→ **GIVEN INFORMATION**
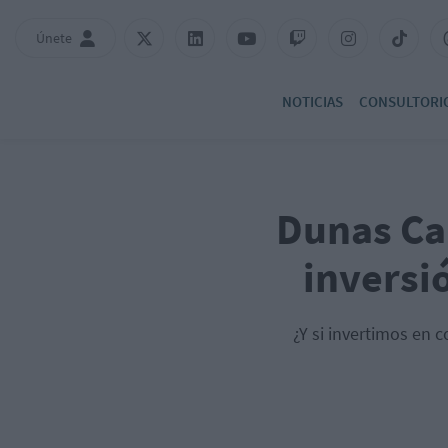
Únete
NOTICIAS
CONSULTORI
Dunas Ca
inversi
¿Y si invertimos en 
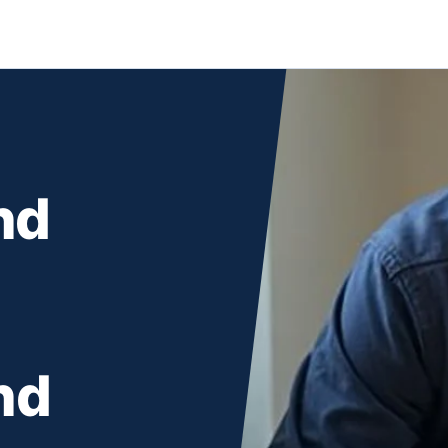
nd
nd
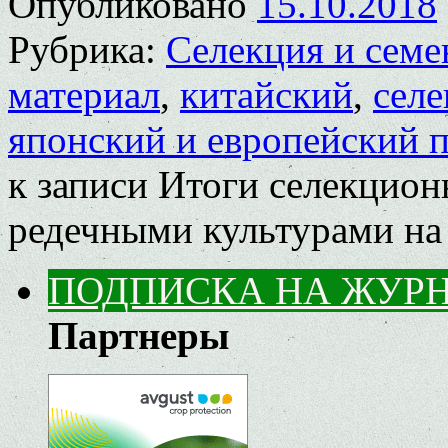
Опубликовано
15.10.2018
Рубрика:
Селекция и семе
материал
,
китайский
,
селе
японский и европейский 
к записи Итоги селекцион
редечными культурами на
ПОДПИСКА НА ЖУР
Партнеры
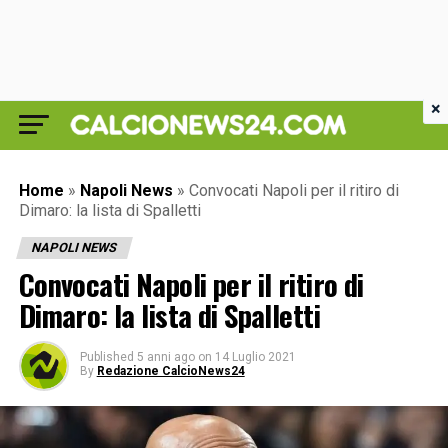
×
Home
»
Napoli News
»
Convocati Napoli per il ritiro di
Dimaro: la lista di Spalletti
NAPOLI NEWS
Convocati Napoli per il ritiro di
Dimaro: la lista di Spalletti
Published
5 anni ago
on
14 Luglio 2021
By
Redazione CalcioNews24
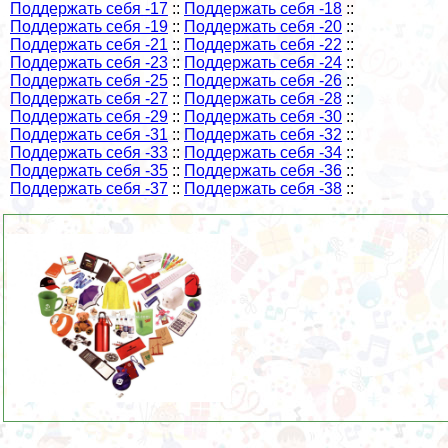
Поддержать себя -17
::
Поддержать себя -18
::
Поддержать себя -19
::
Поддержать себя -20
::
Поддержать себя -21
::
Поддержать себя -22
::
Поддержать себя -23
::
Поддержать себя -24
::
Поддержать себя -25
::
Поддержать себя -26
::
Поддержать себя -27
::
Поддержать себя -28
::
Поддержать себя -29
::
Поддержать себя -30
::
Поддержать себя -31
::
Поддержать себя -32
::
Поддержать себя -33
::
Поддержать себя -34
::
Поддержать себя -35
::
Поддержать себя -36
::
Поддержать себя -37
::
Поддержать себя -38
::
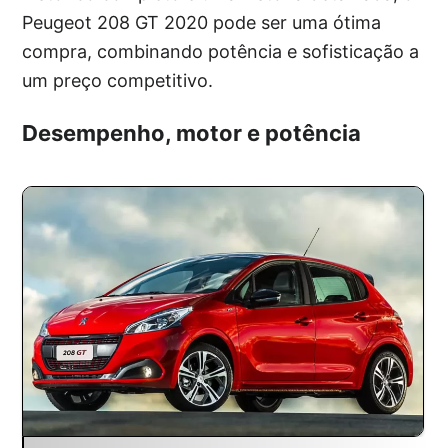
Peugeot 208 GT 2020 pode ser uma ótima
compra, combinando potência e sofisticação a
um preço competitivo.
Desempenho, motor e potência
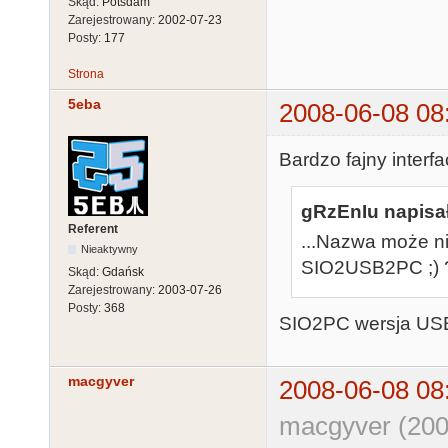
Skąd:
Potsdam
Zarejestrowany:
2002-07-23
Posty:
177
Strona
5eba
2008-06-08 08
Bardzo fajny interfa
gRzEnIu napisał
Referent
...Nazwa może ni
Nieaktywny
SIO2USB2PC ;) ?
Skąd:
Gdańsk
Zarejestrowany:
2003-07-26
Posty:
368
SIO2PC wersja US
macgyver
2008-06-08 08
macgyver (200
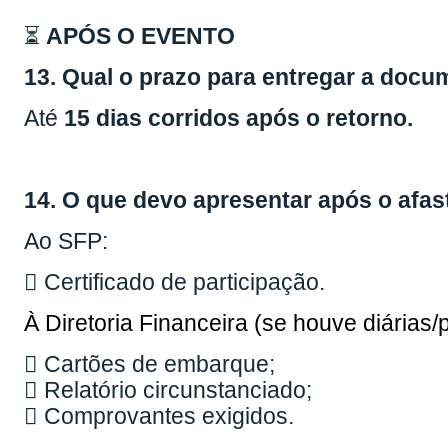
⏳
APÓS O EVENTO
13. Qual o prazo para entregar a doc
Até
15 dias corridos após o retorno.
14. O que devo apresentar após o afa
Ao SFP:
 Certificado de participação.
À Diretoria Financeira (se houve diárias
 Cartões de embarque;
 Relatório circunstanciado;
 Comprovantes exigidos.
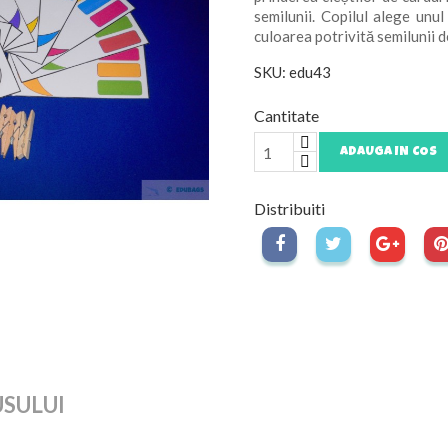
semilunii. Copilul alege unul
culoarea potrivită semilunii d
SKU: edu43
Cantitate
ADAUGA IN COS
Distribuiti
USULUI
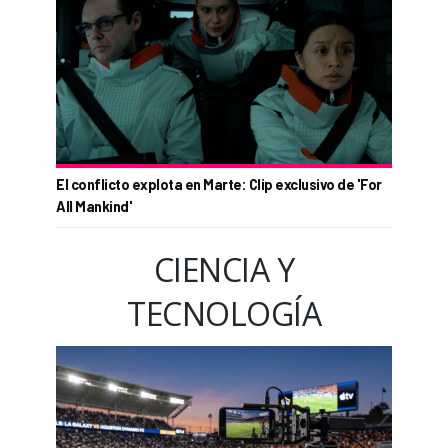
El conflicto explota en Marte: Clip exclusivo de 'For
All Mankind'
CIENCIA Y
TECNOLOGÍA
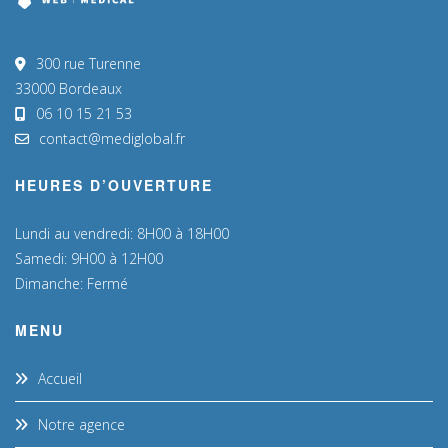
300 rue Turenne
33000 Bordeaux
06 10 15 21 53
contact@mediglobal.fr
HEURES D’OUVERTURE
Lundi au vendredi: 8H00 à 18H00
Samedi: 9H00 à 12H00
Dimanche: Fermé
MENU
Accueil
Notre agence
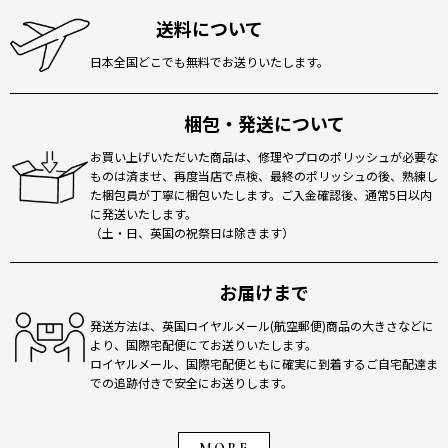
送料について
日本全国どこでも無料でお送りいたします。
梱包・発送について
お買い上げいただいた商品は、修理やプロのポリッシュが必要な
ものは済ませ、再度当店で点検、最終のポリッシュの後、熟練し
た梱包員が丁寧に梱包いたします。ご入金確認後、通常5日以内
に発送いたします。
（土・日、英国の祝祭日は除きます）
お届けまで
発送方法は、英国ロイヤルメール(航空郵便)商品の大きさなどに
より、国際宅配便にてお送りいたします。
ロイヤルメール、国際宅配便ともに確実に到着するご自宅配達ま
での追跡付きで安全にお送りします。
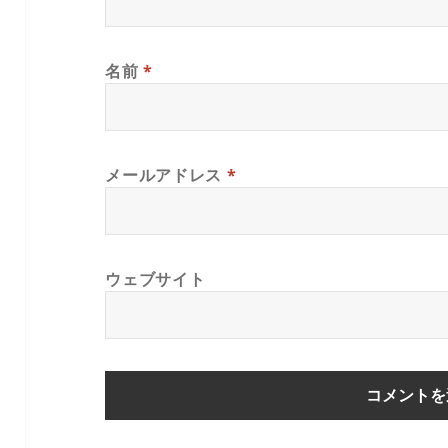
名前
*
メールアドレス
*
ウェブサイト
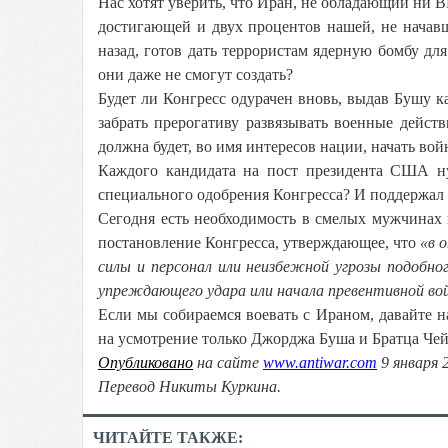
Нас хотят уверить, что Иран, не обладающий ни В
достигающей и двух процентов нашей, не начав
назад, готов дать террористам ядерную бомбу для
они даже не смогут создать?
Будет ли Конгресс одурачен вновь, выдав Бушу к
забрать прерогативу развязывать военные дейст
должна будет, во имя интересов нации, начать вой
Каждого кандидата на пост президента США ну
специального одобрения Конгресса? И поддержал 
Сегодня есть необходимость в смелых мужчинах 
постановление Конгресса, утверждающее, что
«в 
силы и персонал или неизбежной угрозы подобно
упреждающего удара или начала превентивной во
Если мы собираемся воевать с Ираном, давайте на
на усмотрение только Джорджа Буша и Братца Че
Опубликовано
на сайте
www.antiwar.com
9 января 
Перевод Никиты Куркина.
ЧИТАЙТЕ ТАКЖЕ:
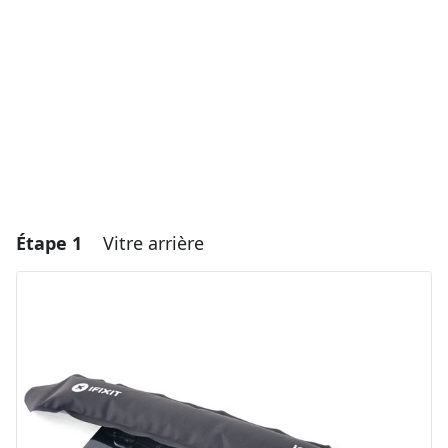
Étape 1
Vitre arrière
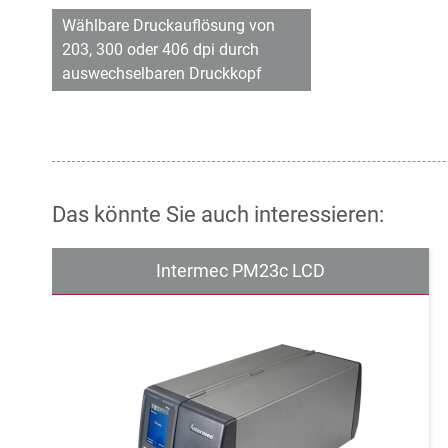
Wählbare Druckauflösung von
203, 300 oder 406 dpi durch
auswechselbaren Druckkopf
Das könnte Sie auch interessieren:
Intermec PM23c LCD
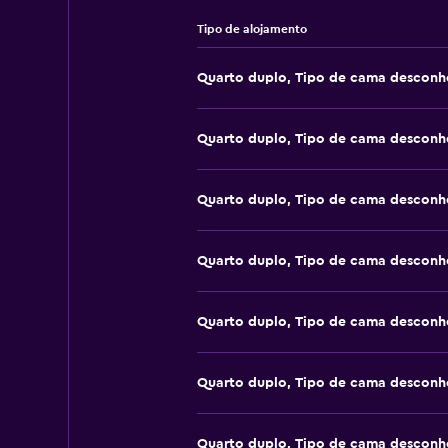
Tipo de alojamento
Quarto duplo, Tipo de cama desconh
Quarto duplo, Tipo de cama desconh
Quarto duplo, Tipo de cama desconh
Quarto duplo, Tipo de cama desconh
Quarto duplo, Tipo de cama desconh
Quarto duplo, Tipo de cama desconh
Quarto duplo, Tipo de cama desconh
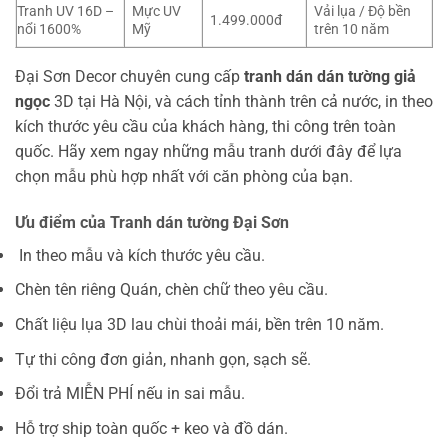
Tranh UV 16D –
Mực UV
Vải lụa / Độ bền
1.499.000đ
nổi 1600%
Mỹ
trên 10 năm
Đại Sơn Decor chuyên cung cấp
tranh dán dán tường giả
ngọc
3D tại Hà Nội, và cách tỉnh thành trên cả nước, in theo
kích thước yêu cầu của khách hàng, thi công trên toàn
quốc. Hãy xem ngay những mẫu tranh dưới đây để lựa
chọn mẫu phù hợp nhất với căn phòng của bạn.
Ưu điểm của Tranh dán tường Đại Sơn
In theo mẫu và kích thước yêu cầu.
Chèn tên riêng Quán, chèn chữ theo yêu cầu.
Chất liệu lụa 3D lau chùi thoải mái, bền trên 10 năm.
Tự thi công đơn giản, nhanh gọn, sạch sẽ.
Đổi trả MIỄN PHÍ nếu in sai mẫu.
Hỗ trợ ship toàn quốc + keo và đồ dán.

→ **INSTRUCTION**
Give back the full data exactly as it reads, but drop the pictures.

→ **RESULT OF THIS EXERCISE**
Únete
NOTICIAS
CONSULTORI
Dunas Ca
inversi
¿Y si invertimos en 
nd
nd
Опубликовано
15.10.2018
Рубрика:
Селекция и семе
материал
,
китайский
,
селе
японский и европейский 
к записи Итоги селекцион
редечными культурами на
ПОДПИСКА НА ЖУР
Партнеры
×
Home
»
Napoli News
»
Convocati Napoli per il ritiro di
Dimaro: la lista di Spalletti
NAPOLI NEWS
Convocati Napoli per il ritiro di
Dimaro: la lista di Spalletti
Published
5 anni ago
on
14 Luglio 2021
By
Redazione CalcioNews24
Поддержать себя -17
::
Поддержать себя -18
::
Поддержать себя -19
::
Поддержать себя -20
::
Поддержать себя -21
::
Поддержать себя -22
::
Поддержать себя -23
::
Поддержать себя -24
::
Поддержать себя -25
::
Поддержать себя -26
::
Поддержать себя -27
::
Поддержать себя -28
::
Поддержать себя -29
::
Поддержать себя -30
::
Поддержать себя -31
::
Поддержать себя -32
::
Поддержать себя -33
::
Поддержать себя -34
::
Поддержать себя -35
::
Поддержать себя -36
::
Поддержать себя -37
::
Поддержать себя -38
::
Peugeot 208 GT 2020 pode ser uma ótima
compra, combinando potência e sofisticação a
um preço competitivo.
Desempenho, motor e potência
Skąd:
Potsdam
Zarejestrowany:
2002-07-23
Posty:
177
Strona
5eba
2008-06-08 08
Bardzo fajny interfa
gRzEnIu napisał
Referent
...Nazwa może ni
Nieaktywny
SIO2USB2PC ;) ?
Skąd:
Gdańsk
Zarejestrowany:
2003-07-26
Posty:
368
SIO2PC wersja US
macgyver
2008-06-08 08
macgyver (200
⏳
APÓS O EVENTO
13. Qual o prazo para entregar a doc
Até
15 dias corridos após o retorno.
14. O que devo apresentar após o afa
Ao SFP:
 Certificado de participação.
À Diretoria Financeira (se houve diárias
 Cartões de embarque;
 Relatório circunstanciado;
 Comprovantes exigidos.
semilunii. Copilul alege unul
culoarea potrivită semilunii d
SKU: edu43
Cantitate
ADAUGA IN COS
Distribuiti
USULUI
El conflicto explota en Marte: Clip exclusivo de 'For
All Mankind'
CIENCIA Y
TECNOLOGÍA
300 rue Turenne
33000 Bordeaux
06 10 15 21 53
contact@mediglobal.fr
HEURES D’OUVERTURE
Lundi au vendredi: 8H00 à 18H00
Samedi: 9H00 à 12H00
Dimanche: Fermé
MENU
Accueil
Notre agence
送料について
日本全国どこでも無料でお送りいたします。
梱包・発送について
お買い上げいただいた商品は、修理やプロのポリッシュが必要な
ものは済ませ、再度当店で点検、最終のポリッシュの後、熟練し
た梱包員が丁寧に梱包いたします。ご入金確認後、通常5日以内
に発送いたします。
（土・日、英国の祝祭日は除きます）
お届けまで
発送方法は、英国ロイヤルメール(航空郵便)商品の大きさなどに
より、国際宅配便にてお送りいたします。
ロイヤルメール、国際宅配便ともに確実に到着するご自宅配達ま
での追跡付きで安全にお送りします。
名前
*
メールアドレス
*
ウェブサイト
Нас хотят уверить, что Иран, не обладающий ни В
достигающей и двух процентов нашей, не начав
назад, готов дать террористам ядерную бомбу для
они даже не смогут создать?
Будет ли Конгресс одурачен вновь, выдав Бушу к
забрать прерогативу развязывать военные дейст
должна будет, во имя интересов нации, начать вой
Каждого кандидата на пост президента США ну
специального одобрения Конгресса? И поддержал 
Сегодня есть необходимость в смелых мужчинах 
постановление Конгресса, утверждающее, что
«в 
силы и персонал или неизбежной угрозы подобно
упреждающего удара или начала превентивной во
Если мы собираемся воевать с Ираном, давайте на
на усмотрение только Джорджа Буша и Братца Че
Опубликовано
на сайте
www.antiwar.com
9 января 
Перевод Никиты Куркина.
ЧИТАЙТЕ ТАКЖЕ:
Étape 1
Vitre arrière
Wählbare Druckauflösung von
203, 300 oder 406 dpi durch
auswechselbaren Druckkopf
Das könnte Sie auch interessieren:
Intermec PM23c LCD
Tipo de alojamento
Quarto duplo, Tipo de cama desconh
Quarto duplo, Tipo de cama desconh
Quarto duplo, Tipo de cama desconh
Quarto duplo, Tipo de cama desconh
Quarto duplo, Tipo de cama desconh
Quarto duplo, Tipo de cama desconh
Quarto duplo, Tipo de cama desconh
Tranh UV 16D –
Mực UV
Vải lụa / Độ bền
1.499.000đ
nổi 1600%
Mỹ
trên 10 năm
Đại Sơn Decor chuyên cung cấp
tranh dán dán tường giả
ngọc
3D tại Hà Nội, và cách tỉnh thành trên cả nước, in theo
kích thước yêu cầu của khách hàng, thi công trên toàn
quốc. Hãy xem ngay những mẫu tranh dưới đây để lựa
chọn mẫu phù hợp nhất với căn phòng của bạn.
Ưu điểm của Tranh dán tường Đại Sơn
In theo mẫu và kích thước yêu cầu.
Chèn tên riêng Quán, chèn chữ theo yêu cầu.
Chất liệu lụa 3D lau chùi thoải mái, bền trên 10 năm.
Tự thi công đơn giản, nhanh gọn, sạch sẽ.
Đổi trả MIỄN PHÍ nếu in sai mẫu.
Hỗ trợ ship toàn quốc + keo và đồ dán.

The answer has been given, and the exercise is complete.